Inhalationsnarkotika (IHN) Bearbeiten

Relevante Wirkstoffe: Isofluran, Sevofluran, Desfluran, Lachgas, historisch: Halothan

Elimination hauptsächlich über Abatmung

Lachgas Bearbeiten

Chemische Formel: N2O

W.: schwach anästhetisch, keine Bewußtseinsausschaltung möglich mit der erlaubten inspiratorischen Konzentration von 70%

UAW.: Diffusion über das Peritoneum in die Umgebung (abdominalchirurgische OPs), Diffusion in gasgefüllte Körperhöhlen mit Volumen/Druck-Erhöhung (Pneumothorax, Luftembolie), Diffusionshypoxie im Anschluss an eine Lachgasnarkose durch Anstieg der alveolären Lachgaskonzentration und Verdrängung des Sauerstoffs (Proph.: O2-Gabe)
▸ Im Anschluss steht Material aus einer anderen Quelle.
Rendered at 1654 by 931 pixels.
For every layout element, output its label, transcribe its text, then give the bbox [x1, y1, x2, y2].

Eigenschaften: Schlecht blutlöslich, rasche Aufnahme und Elimination

Anw.: Supplementierung anderer Anästhetika

KI.: Pneumothorax, Luftembolie

Isofluran, Sevofluran, Desfluran Bearbeiten

 
Isofluran.
 
Sevofluran.
 
Desfluran.
 
Halothan.

Isofluran ist gut blutlöslich und daher schlecht zu steuern. Sevofluran und Desfluran (wie auch Lachgas) sind schlechter blutlöslich, daher führen Änderungen am Applikationsort Lunge zur rascheren Konzentrationsänderung am Zielort Gehirn.

UAW.: Dämpfung der Herzkreislaufffunktion, Atemdepression, Muskelrelaxierung, Uterusrelaxierung, Zunahme von Hirndurchblutung und intrakraniellem Druck.
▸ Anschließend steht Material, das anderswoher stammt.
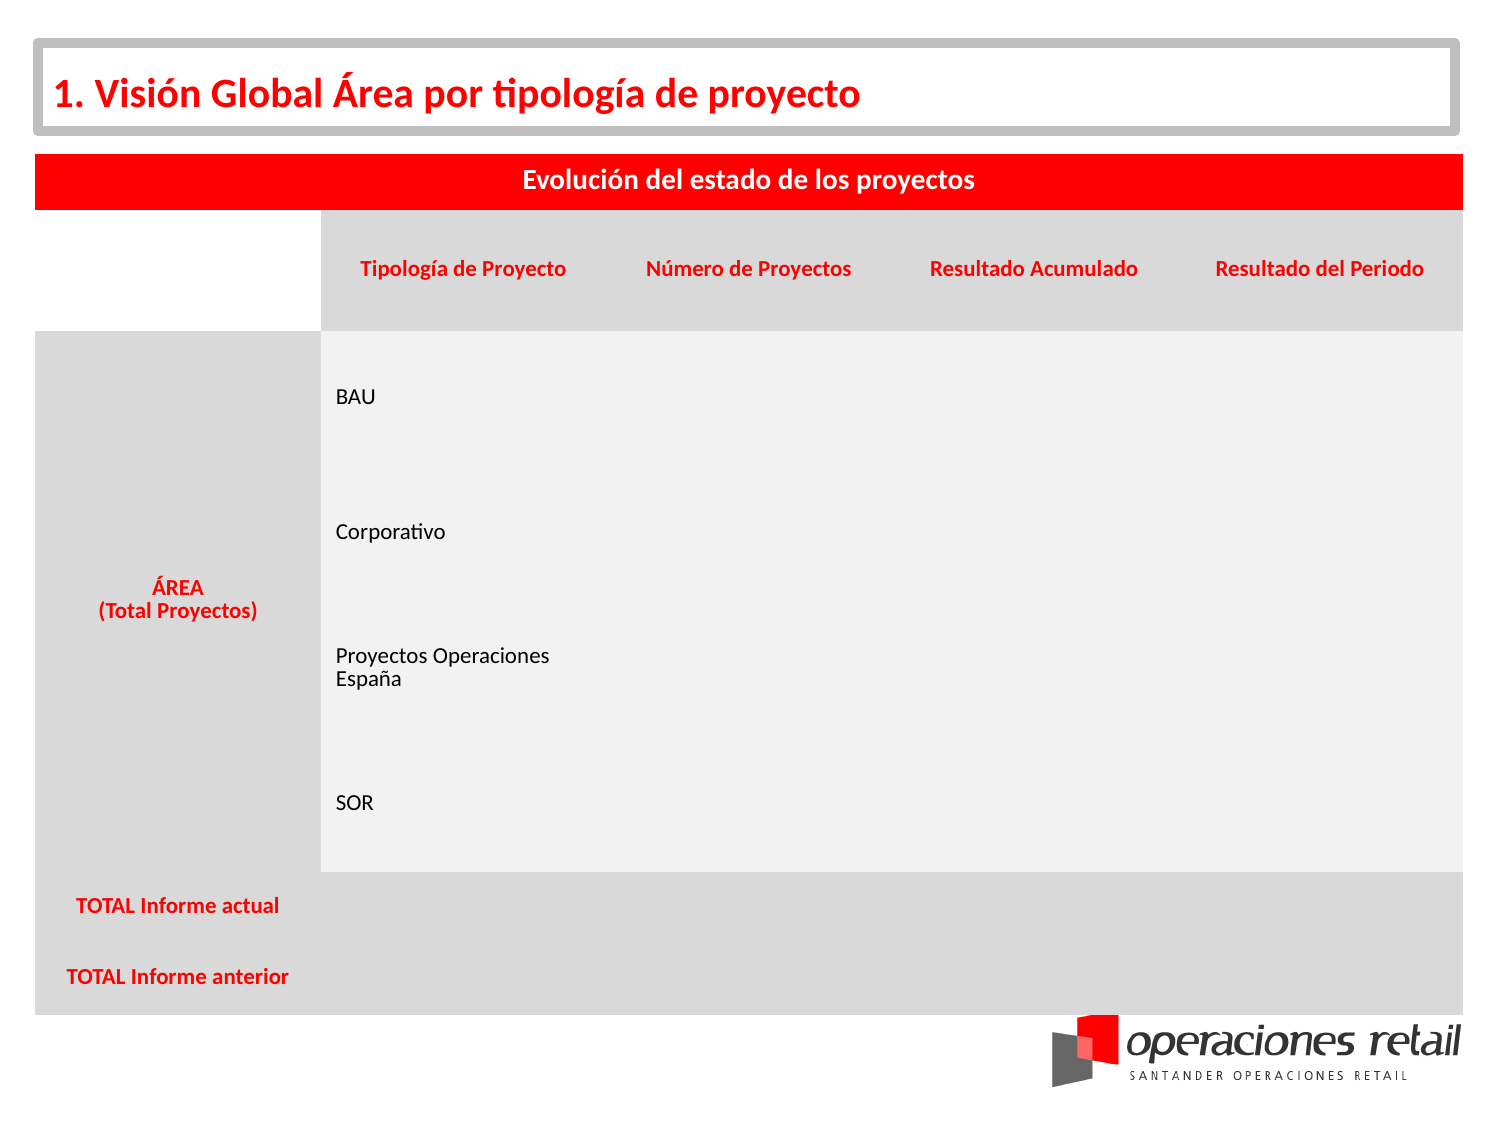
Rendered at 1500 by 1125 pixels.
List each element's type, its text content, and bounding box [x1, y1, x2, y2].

table_cell TOTAL Informe actual [35, 872, 321, 943]
table_cell BAU [321, 331, 606, 466]
table_cell [892, 737, 1177, 872]
table_cell [606, 466, 892, 601]
table_cell [892, 943, 1177, 1015]
table_cell [606, 601, 892, 737]
table_cell Número de Proyectos [606, 210, 892, 331]
table_cell [1177, 872, 1463, 943]
table_cell Resultado del Periodo [1177, 210, 1463, 331]
table_cell [606, 331, 892, 466]
table_cell [892, 331, 1177, 466]
table_cell [606, 737, 892, 872]
table_cell [892, 872, 1177, 943]
table_header Evolución del estado de los proyectos [35, 154, 1463, 210]
table_cell [1177, 943, 1463, 1015]
table_cell Proyectos Operaciones España [321, 601, 606, 737]
table_cell Corporativo [321, 466, 606, 601]
table_cell SOR [321, 737, 606, 872]
table_cell [1177, 737, 1463, 872]
table_cell [1177, 601, 1463, 737]
table_cell [35, 210, 321, 331]
table_cell [606, 872, 892, 943]
table_cell [892, 601, 1177, 737]
table_cell Tipología de Proyecto [321, 210, 606, 331]
text_box 1. Visión Global Área por tipología de proyecto [37, 42, 1455, 132]
table_cell [892, 466, 1177, 601]
picture [1041, 999, 1472, 1098]
table_cell Resultado Acumulado [892, 210, 1177, 331]
table_cell [1177, 331, 1463, 466]
table_cell TOTAL Informe anterior [35, 943, 321, 1015]
table_cell [606, 943, 892, 1015]
table_cell [1177, 466, 1463, 601]
table_cell ÁREA (Total Proyectos) [35, 331, 321, 872]
table_cell [321, 943, 606, 1015]
table_cell [321, 872, 606, 943]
Anw.: Als alleinige Inhalationsanästhesie nur bei kurzen, wenig schmerzhaften Eingriffen. Ansonsten als Teil einer balancierten Anästhesie.

Sauerstoff Bearbeiten

Sauerstoff ist das wichtigste Medikament des Anästhesisten und in der Notfalltherapie!
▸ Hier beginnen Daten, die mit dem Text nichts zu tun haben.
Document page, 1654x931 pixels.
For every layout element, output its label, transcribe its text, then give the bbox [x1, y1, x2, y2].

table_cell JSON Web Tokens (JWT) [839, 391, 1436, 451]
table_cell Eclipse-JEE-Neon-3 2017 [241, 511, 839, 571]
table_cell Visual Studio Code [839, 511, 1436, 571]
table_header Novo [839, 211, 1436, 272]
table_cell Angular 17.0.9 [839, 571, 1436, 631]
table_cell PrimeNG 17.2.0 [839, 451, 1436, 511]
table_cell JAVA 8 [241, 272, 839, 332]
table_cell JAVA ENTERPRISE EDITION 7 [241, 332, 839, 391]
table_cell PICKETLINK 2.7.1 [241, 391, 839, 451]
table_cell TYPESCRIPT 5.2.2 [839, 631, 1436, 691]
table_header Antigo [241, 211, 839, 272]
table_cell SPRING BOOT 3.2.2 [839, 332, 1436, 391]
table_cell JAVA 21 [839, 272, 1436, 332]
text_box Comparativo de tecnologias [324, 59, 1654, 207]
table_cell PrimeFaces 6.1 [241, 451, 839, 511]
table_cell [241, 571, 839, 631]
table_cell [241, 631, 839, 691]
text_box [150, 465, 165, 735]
W.: Sauerstoff ist der Akzeptor der Elektronen in der Atmungskette (1/2 O2 + 2 H+ + 2 e- <-> H2O). Ohne Sauerstoff sistiert die Atmungskette, der Protonengradient bricht zusammen und die oxidative Phosphorylierung kommt zum Erliegen. Die ATP-Synthese kann kurzfristig mit geringer Ausbeute (2 ATP pro Molekül Glucose statt maximal ca. 36 unter Aerobie) durch die anaerobe Glycolyse aufrechterhalten werden, wobei das Endprodukt Pyruvat durch die Lactatdehydrogenase (LDH) NADH+H+-abhängig zu Lactat hydriert wird.

Normwerte:

  • Umgebungsluft: Normaler Luftdruck in Meereshöhe: ca. 100kPa, Sauerstoffpartialdruck PO2: 19,6kPa.
  • Atemluft: Inspiratorische O2-Fraktion FiO2: 0,209 (Volumenanteil), exspiratorische FeO2: 0,163. Alveolärer PO2: 13,3kPa (100mmHg, BTPS).
  • Blut: Arterieller Sauerstoffpartialdruck PaO2: altersabhängig 9,5 bis 13,3 kPa (70-100mmHg), arterielle Sauerstoffsättigung SO2: 95–99%, gemischtvenöser Sauerstoffpartialdruck PgvO2: 5,3kPa (40mmHg), gemischtvenöse Sauerstoffsättigung: SgvO2: 75%

UAW: Während der Atemantrieb bei Gesunden vom CO2-Partialdruck reguliert wird, haben COPD-Patienten aufgrund des ständig erhöhten CO2-Partialdrucks mit Sättigung der CO2-Rezeptoren die Atemregulation auf den PO2 ausgerichtet. Daher kann die Gabe von Sauerstoff bei diesen Patienten zur Atemdepression führen mit der Folge einer CO2-Narkose! Bei Früh- und Neugeborenen wirkt Sauerstoff (Beatmung!) toxisch auf die Netzhaut. Längere Beatmung mit 100% Sauerstoff führt zur Lungenfibrose.

Anw.: Zustände mit lokalem oder systemischem Sauerstoffdefizit, z.B. respiratorische Insuffizienz, ausgeprägte pulmonale Hypertonie, Herzinfarkt, Lungenödem, Schock u.a.m.

Dosierung: nach Bedarf 1-10l/min, bei COPD vorsichtig einschleichend (BGA-Kontrolle! Anstieg des Blut-PaCO2 als Indikator für einsetzende Atemdepression.)